More On Happiness

Aug 16, 2008 11:26


I think it's the best thing in the world to wake up to a thunderstorm and not have anywhere to be. It's 11:30 a.m. and I am still in bed. My windows are actually rattling. Two days left of vacation -- unless you count this day as already halfway over. I'm going to miss vacation so much.

Awhile back my bookclub read Ruth Ozeki's "My Year of Meats." It sounds weird, but it was really a pretty good book. But each chapter started with an excerpt from Sei Shonagon's The Pillow Book, written by a Chinese woman at court in about 1000 AD. I tried to find a copy of the book to buy, but I'll have to order it -- no one keeps it in stock around here.

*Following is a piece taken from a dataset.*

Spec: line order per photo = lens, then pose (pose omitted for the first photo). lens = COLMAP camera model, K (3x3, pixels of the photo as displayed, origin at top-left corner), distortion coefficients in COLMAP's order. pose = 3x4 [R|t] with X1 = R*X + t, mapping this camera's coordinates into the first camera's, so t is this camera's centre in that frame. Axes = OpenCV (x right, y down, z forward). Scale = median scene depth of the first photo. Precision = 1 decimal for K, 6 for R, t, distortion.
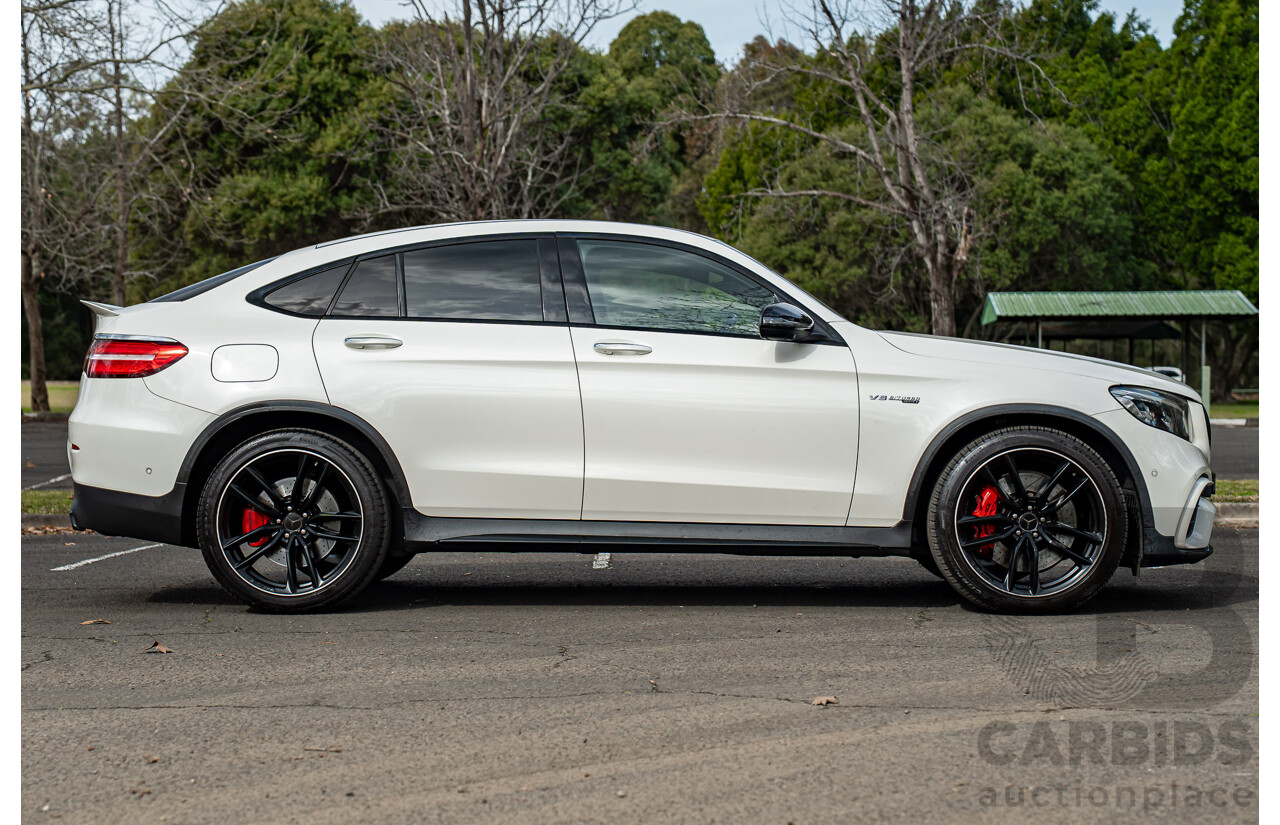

Anyway, without having read more than excerpts, my understanding is the book is just jottings on her observations of daily life at court. What Ozeki uses to start each of her chapters are some of Shonagon's lists. I like them very much, and I always start thinking about them when I think about things like how much I like the sound of the rain plinking against the window.

Pleasing Things:
Someone has torn up a letter and thrown it away. Picking up the pieces, one finds that many of them can be fitted together.

Things That Give a Pathetic Impression:
The voice of someone who blows his nose while he is speaking.
The expression of a woman plucking her eyebrows.

Things That Give a Clean Feeling:
An earthen cup. A new metal bowl.
A rush mat.
The play of light on water as one pours it into a vessel.
A new wooden chest.

Things That Give an Unclean Feeling:
A rat's nest.
Someone who is late in washing his hands in the morning.
White snivel, and children who sniffle as they walk.
The containers used for oil.
Little sparrows.
A person who does not bathe for a long time, even though the weather is hot.
All faded clothes give me an unclean feeling, especially those that have glossy colors.

Squalid Things:
The back of a piece of embroidery.
The inside of a cat's ear.
A swarm of mice, who still have no fur, when they come wriggling out of their nest.
The seams of a fur robe that has not yet been lined.

Things That Are Near Though Distant:
Paradise.
The course of a boat.
Relations between a man and a woman.